After suffering a debilitating heart attack in 2014, Lee was hospitalized for the rest of his life, remaining Samsung chairman in name only. He passed at 78.

Norman Abramson: Hello from paradise

CW  >  In Memoriam 2020  >  Norman Abramson (Apr. 1, 1932 – Dec. 1, 2020) Norman Abramson

After earning degrees from Harvard University, UCLA, and Stanford University, Norman Abramson taught at Stanford University and the University of California at Berkeley. In 1968 he joined the faculty at the University of Hawai’i at Mānoa, a context that informed much of his ensuing research.

To ensure computer transmissions from remote Hawaii to the United States were received in full, Abramson’s team divided the data into packets, much like fellow researchers were doing at ARPANET around the same time.
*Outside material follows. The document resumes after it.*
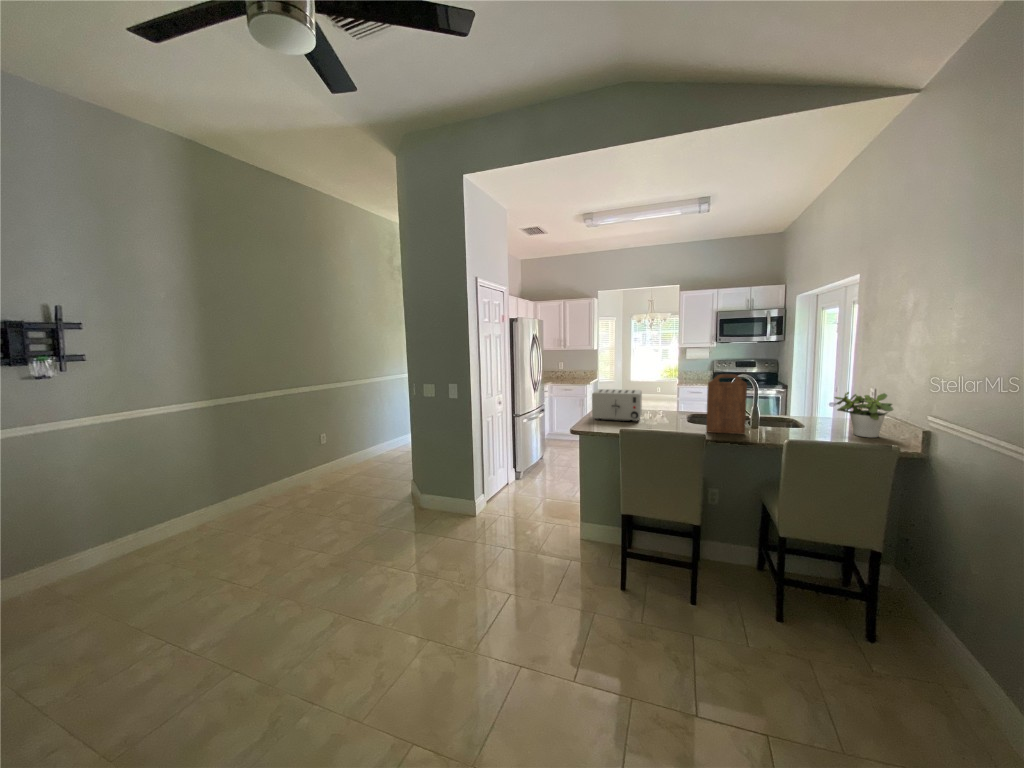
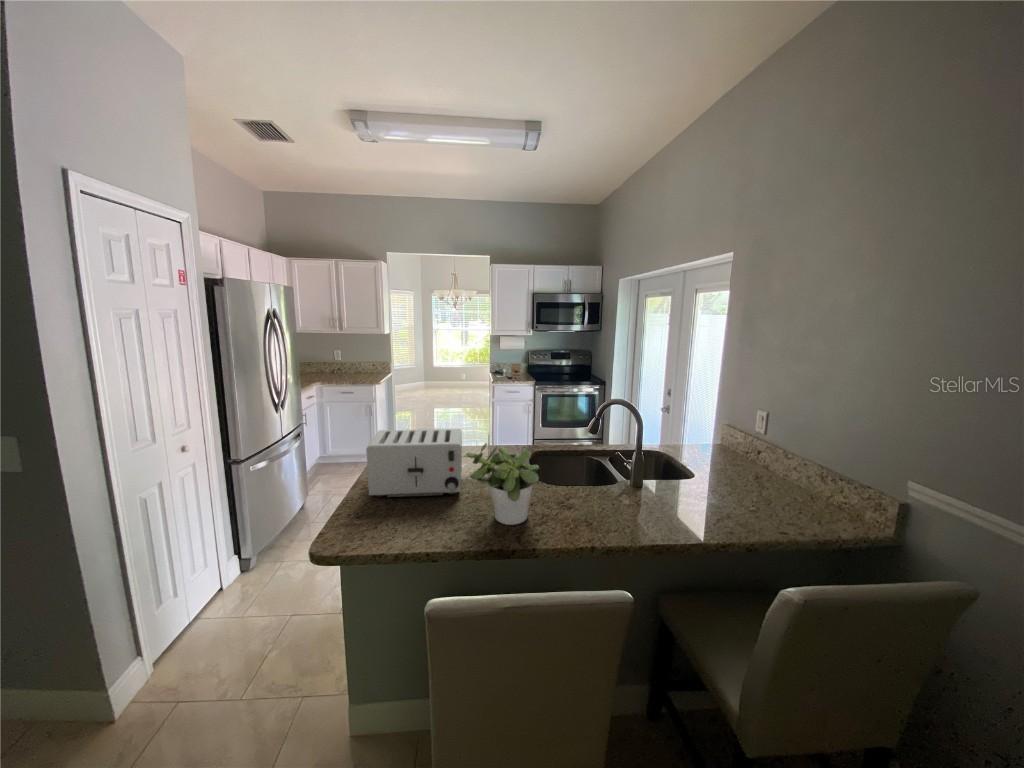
cutting board: present [706,374,747,434] -> none [580,412,645,516]
potted plant: present [835,392,893,438] -> present [466,443,539,525]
The packets were then sent via radio. The network, which went online in 1971, was dubbed Additive Links On-line Hawaii Area Network. ALOHAnet was the first wireless packet data network, influencing the development of many communication technologies, from Ethernet to Wi-Fi.

Upon retiring from teaching in 1994, Abramson founded Aloha Networks, where he served as CTO. Abramson was the recipient of multiple awards, including the IEEE Alexander Graham Bell Medal in 2007.

Abramson was 88 when he passed away from complications from skin cancer.